Когда в сумерках они приземлились в последний раз, Майкл взял бутылку рома, отнес туда, где Мак и его команда механиков при свете фонарей работала над поврежденными SE5a, и провел с ними час, подбадривая, потому что все были подавлены и встревожены дневными потерями, в особенностью гибелью Эндрю, героя, которым все восхищались.
— Он был хороший человек. — Мак, в смазке по локти, поднял голову от мотора, над которым работал, и принял протянутую Майклом кружку рома. — Настоящий хороший человек был майор. — Он говорил от лица всех. — Такого не часто встретишь, нет, не часто.
Майкл поплелся обратно в сад. Глядя на небо сквозь ветви деревьев, он подумал, что завтра погода будет летная. И страшно испугался.
— Я потерял его, — прошептал он. — Потерял мужество. Я трус, и моя трусость убила Эндрю.
Это понимание весь день жило в глубине его сознания, но он его подавлял. А теперь, когда Майкл взглянул правде в глаза, он почувствовал себя охотником, загнавшим в тупик раненого леопарда.
Ты знаешь, что зверь здесь, но когда оказываешься с ним нос к носу, все равно кишки от страха превращаются в кисель.
— Трус, — сказал он вслух, бичуя себя этим словом; он вспомнил улыбку Эндрю и шотландский берет, лихо сидящий на голове.
«Выше нос, мой мальчик!»
Ему почудился голос Эндрю, но он сразу увидел, как тот падает с неба с горящим зеленым шарфом на шее, и руки снова задрожали.
— Трус, — повторил он. Боль стала слишком невыносимой, чтобы терпеть ее в одиночестве; Майкл заторопился в кают-компанию, спотыкаясь и едва не падая.
Адъютант и пилоты, некоторые еще в летных комбинезонах, ждали Майкла. Обязанность старшего офицера — начать поминки, таков ритуал эскадрильи.
На столе в центре кают-компании стояли семь бутылок виски «Джонни Уокер» с черным ярлыком — по одной на каждого недостающего пилота.
Когда Майкл вошел, все встали — не ради него, а в знак уважения к погибшим.
— Ну, джентльмены, — сказал Майкл. — Давайте проводим их в последний путь.
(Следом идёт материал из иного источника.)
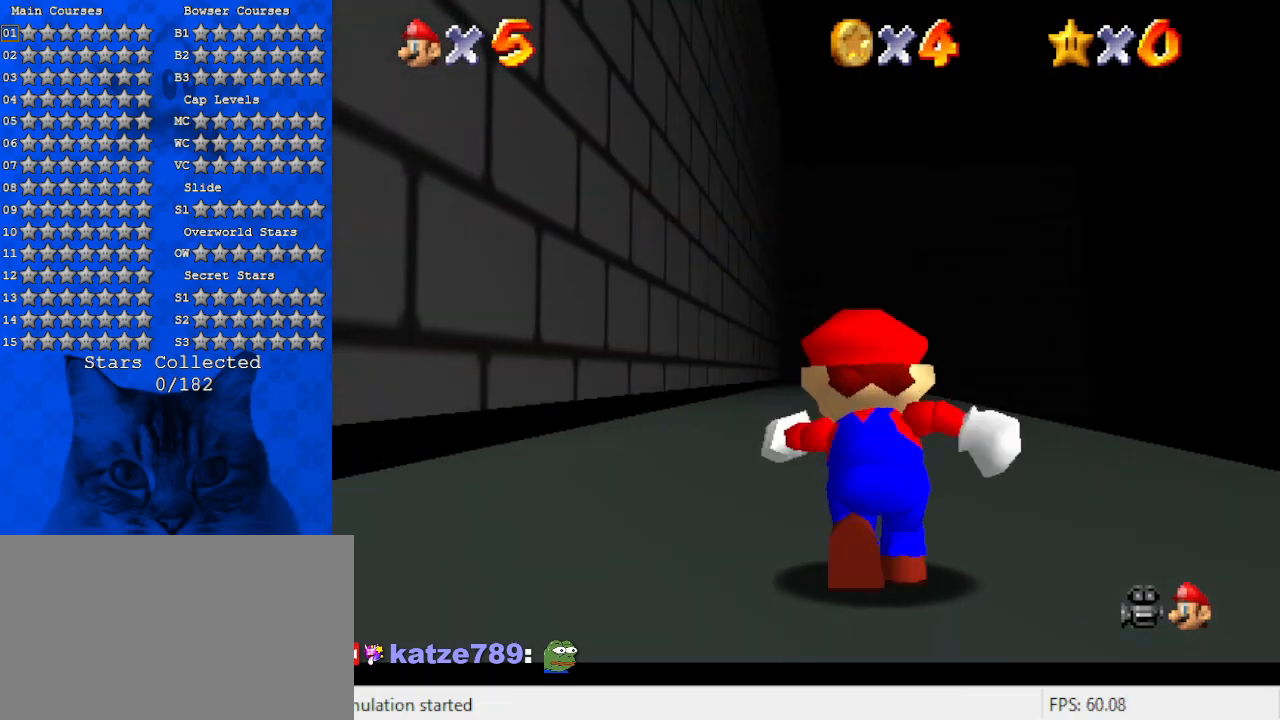
{"keys": ["ctrl", "shift", "up"], "events": [[100, "ctrl", "down"], [234, "ctrl", "up"], [467, "ctrl", "down"], [467, "shift", "down"]]}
Самый младший из офицеров, которого тщательно проинструктировали, открыл бутылку виски. Черные ярлыки придавали происходящему траурный оттенок. Младший офицер подошел к Майклу и наполнил его стакан, потом наполнил стаканы всем остальным в порядке старшинства. Все держали полные стаканы и ждали. Адъютант, по-прежнему с трубкой в зубах, сел за древнее пианино в углу кают-компании и сыграл начальные аккорды «Похоронного марша» Шопена. Офицеры двадцать первой эскадрильи вытянулись по стойке смирно и в такт музыке сдвинули стаканы над стойкой бара, а один или двое принялись негромко подпевать.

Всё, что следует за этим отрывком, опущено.